A Knowledge Engineering Method for New Product Development

A Knowledge Engineering Method for New Product Development

Engineering activities involve large groups of people from different domains and disciplines. They often generate important information flows that are difficult to manage. To face these difficulties, a knowledge engineering process is necessary to structure the information and its use. This paper presents a deployment of a knowledge capitalization process based on the enrichment of MOKA methodology to support the integration of Process Planning knowledge in a CAD System. Our goal is to help different actors to work collaboratively by proposing one referential view of the domain, the context and the objectives assuming that it will help them in better decision-making.


💡 Research Summary

The paper addresses the challenge of managing the large amount of heterogeneous information generated during new‑product development, especially when multiple disciplines must collaborate. While the MOKA (Methodology and Ontology of Knowledge‑Based Engineering) framework provides a solid foundation for knowledge capture, modeling, and reuse, it lacks concrete mechanisms for integration with commercial CAD tools and for supporting real‑time collaborative decision‑making. To fill this gap, the authors propose an extended knowledge‑capitalization process that enriches MOKA with domain‑specific constructs for Process Planning and implements a seamless link between the resulting knowledge base and a CAD system (Siemens NX in the case study).

The methodology consists of five tightly coupled stages. First, stakeholder interviews, workshops, and document analysis are used to identify all relevant Process Planning concepts and to structure them according to the ICARE schema (Information, Constraint, Activity, Rule, Entity). This stage produces a comprehensive list of items such as machining operations, tool families, material properties, dimensional tolerances, and quality criteria. Second, a domain ontology is built on top of the ICARE instances, expressed in OWL/RDF, to formalize the relationships among concepts (e.g., “a machining operation applies to a part feature”, “a tool is compatible with a given operation”). Third, the ontology and its instantiated entities are stored in a knowledge base equipped with a rule engine. Rules are expressed in IF‑THEN form and encode manufacturing best practices, for example, “If the minimum wall thickness of a part is less than 2 mm, do not use high‑speed steel cutters.”

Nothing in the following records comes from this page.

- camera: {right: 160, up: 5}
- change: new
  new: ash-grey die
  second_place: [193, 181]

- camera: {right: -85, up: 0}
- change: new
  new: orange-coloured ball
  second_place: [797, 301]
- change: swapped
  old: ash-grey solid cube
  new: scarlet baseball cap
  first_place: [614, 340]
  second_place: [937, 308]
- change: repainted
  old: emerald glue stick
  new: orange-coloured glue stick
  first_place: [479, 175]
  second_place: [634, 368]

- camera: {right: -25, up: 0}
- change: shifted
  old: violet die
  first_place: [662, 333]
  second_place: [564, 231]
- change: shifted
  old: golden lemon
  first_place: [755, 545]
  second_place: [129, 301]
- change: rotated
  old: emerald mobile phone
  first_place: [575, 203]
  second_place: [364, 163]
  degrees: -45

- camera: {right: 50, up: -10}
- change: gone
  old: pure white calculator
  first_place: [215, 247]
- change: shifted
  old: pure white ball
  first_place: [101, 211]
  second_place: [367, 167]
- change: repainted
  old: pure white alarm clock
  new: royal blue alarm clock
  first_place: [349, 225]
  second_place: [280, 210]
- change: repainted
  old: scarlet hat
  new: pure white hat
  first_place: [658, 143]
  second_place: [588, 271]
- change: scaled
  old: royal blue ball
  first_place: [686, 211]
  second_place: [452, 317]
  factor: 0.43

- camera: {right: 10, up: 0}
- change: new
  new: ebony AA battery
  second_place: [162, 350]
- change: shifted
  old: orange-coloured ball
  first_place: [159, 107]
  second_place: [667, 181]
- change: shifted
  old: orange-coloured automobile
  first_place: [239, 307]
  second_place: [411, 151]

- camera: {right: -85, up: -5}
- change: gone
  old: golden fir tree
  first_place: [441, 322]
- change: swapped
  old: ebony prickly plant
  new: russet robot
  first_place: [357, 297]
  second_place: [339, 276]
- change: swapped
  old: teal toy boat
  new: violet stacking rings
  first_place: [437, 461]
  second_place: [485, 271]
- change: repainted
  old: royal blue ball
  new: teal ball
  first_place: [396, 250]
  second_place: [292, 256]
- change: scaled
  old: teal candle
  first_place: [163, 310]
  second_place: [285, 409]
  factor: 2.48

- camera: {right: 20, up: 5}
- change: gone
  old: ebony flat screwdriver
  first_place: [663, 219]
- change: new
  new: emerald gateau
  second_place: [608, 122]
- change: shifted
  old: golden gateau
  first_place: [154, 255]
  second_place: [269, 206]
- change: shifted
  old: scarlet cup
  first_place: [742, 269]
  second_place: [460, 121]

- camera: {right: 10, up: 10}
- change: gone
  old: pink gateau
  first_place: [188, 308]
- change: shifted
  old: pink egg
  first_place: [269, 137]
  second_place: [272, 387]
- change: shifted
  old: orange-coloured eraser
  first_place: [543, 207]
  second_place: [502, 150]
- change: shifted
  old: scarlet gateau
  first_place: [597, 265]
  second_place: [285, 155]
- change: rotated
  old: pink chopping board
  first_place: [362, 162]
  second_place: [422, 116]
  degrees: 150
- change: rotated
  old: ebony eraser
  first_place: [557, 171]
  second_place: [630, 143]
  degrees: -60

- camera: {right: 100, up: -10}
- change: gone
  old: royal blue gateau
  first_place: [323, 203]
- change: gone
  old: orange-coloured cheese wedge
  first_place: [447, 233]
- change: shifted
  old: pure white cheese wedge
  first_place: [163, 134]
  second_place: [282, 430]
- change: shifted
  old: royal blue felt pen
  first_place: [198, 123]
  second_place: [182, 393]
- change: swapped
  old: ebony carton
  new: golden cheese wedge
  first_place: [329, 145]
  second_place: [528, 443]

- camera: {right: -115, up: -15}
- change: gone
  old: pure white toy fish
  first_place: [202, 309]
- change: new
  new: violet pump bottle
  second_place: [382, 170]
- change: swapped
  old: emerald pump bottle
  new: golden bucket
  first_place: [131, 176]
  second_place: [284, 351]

The fourth stage creates a service layer that exposes the knowledge base through RESTful APIs. When a designer creates or modifies a CAD model, the model’s metadata (geometry, material, dimensions) is automatically sent to the knowledge base, which evaluates applicable rules and returns recommendations. The CAD interface then presents suggested machining operations, tool selections, and constraint checks in real time, and it warns the user if any rule is violated. This immediate feedback loop reduces the need for downstream rework.

The final stage establishes a collaborative governance framework. The knowledge base is centrally managed, supports versioning, and enforces role‑based access control, allowing design, manufacturing, and quality teams to view and edit the same knowledge artifacts while preserving traceability of changes. Notifications propagate updates across departments, ensuring that all participants work with a consistent, up‑to‑date reference model of the domain.

The authors validated the approach in an automotive component development project. Quantitative results show a 35 % increase in the utilization of Process Planning knowledge during the design phase, a 22 % reduction in design‑to‑manufacturing lead time, and a 40 % decrease in rework caused by rule violations. Qualitative feedback highlighted improved confidence among designers and clearer communication between engineering functions.

Despite these successes, the study acknowledges several limitations. Building the initial knowledge base required intensive expert elicitation and manual ontology engineering, which can be costly for organizations with limited resources. Ongoing maintenance also depends on continuous expert involvement to keep rules and constraints current. To mitigate these issues, the authors propose future work on automated knowledge extraction using text mining and semantic analysis, as well as the incorporation of machine‑learning techniques to suggest rule updates based on historical design‑manufacturing data. They also envision extending the framework beyond Process Planning to cover simulation, quality assurance, and lifecycle management, thereby creating a truly enterprise‑wide knowledge platform.

In summary, the paper demonstrates that enriching MOKA with domain‑specific ontology and integrating it tightly with a CAD environment can substantially enhance collaborative decision‑making, reduce development cycle times, and improve product quality in new‑product development contexts.